### Extrait fourni
Dans les années 1990, sans pour autant abandonner le concept de cité judiciaire mais face aux critiques qui se font jour sur la banalisation de la Justice induite par les bâtiments conçus sur ce fondement, un mouvement se développe qui tente de redonner à la Justice une spécificité via "une monumentalité plus contemporaine". Selon les termes mêmes du ministère de la Justice, les nouveaux palais de justice sont "des édifices à l'identité forte" qui relèvent d'une "véritable doctrine de construction et de rénovation" (20). Pour ce faire, la créativité et la pensée d'architectes de renom vont donc être appelées pour exprimer une nouvelle idée de la Justice, censée mêler tout à la fois efficacité, proximité avec les justiciables et autorité de l'institution, au risque, parfois de se retrouver avec des bâtiments à la symbolique confuse, si ce n'est incohérente, qui reflètent surtout la personnalité de leur concepteur.

### Items extraits
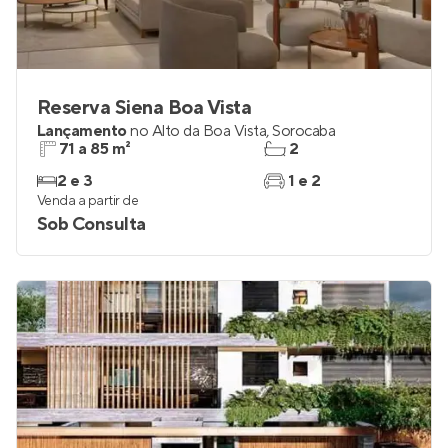
Reserva Siena Boa Vista
Lançamento
no
Alto da Boa Vista
,
Sorocaba
71 a 85 m²
2
2 e 3
1 e 2
Venda a partir de
Sob Consulta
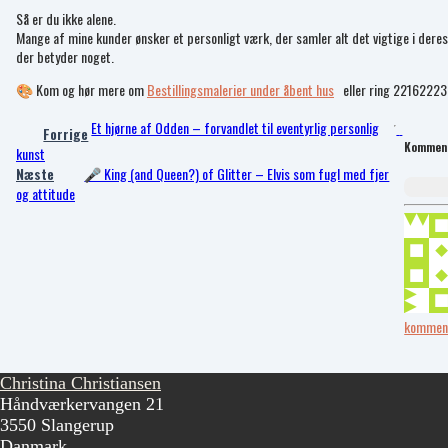
Så er du ikke alene.
Mange af mine kunder ønsker et personligt værk, der samler alt det vigtige i deres l
der betyder noget.
🎨 Kom og hør mere om
Bestillingsmalerier under åbent hus
eller ring 22162223
Et hjørne af Odden – forvandlet til eventyrlig personlig
Forrige
Kommen
kunst
Næste
🎤 King (and Queen?) of Glitter – Elvis som fugl med fjer
og attitude
kommen
Christina Christiansen
Håndværkervangen 21
3550 Slangerup
Danmark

### Marche à suivre
Écrivez la suite de l'extrait sur l'architecture des palais de justice, en reprenant juste après sa dernière phrase. Les items sont sans lien avec l'extrait sur l'architecture des palais de justice.

### Votre réponse
A titre d'illustration de ces bâtiments qui demeurent, outre les critiques que l'on pourrait formuler quant à leur signification symbolique au regard de l'idée de Justice, de véritables oeuvres architecturales, on peut citer le tribunal de grande instance de Grasse conçu par Christian de Portzamparc, ou celui de Bordeaux imaginé par Richard Rogers. Le nouveau palais de Justice de Nantes, bâti quant à lui sur les plans de Jean Nouvel dans un quartier neuf de la ville et excentré de celle-ci, a remplacé le palais historique transformé en hôtel 4 étoiles, en restaurant ("L'assise" situé dans l'ancienne salle de la Cour) et en bar. Une nouvelle contribution à la banalisation de la Justice ?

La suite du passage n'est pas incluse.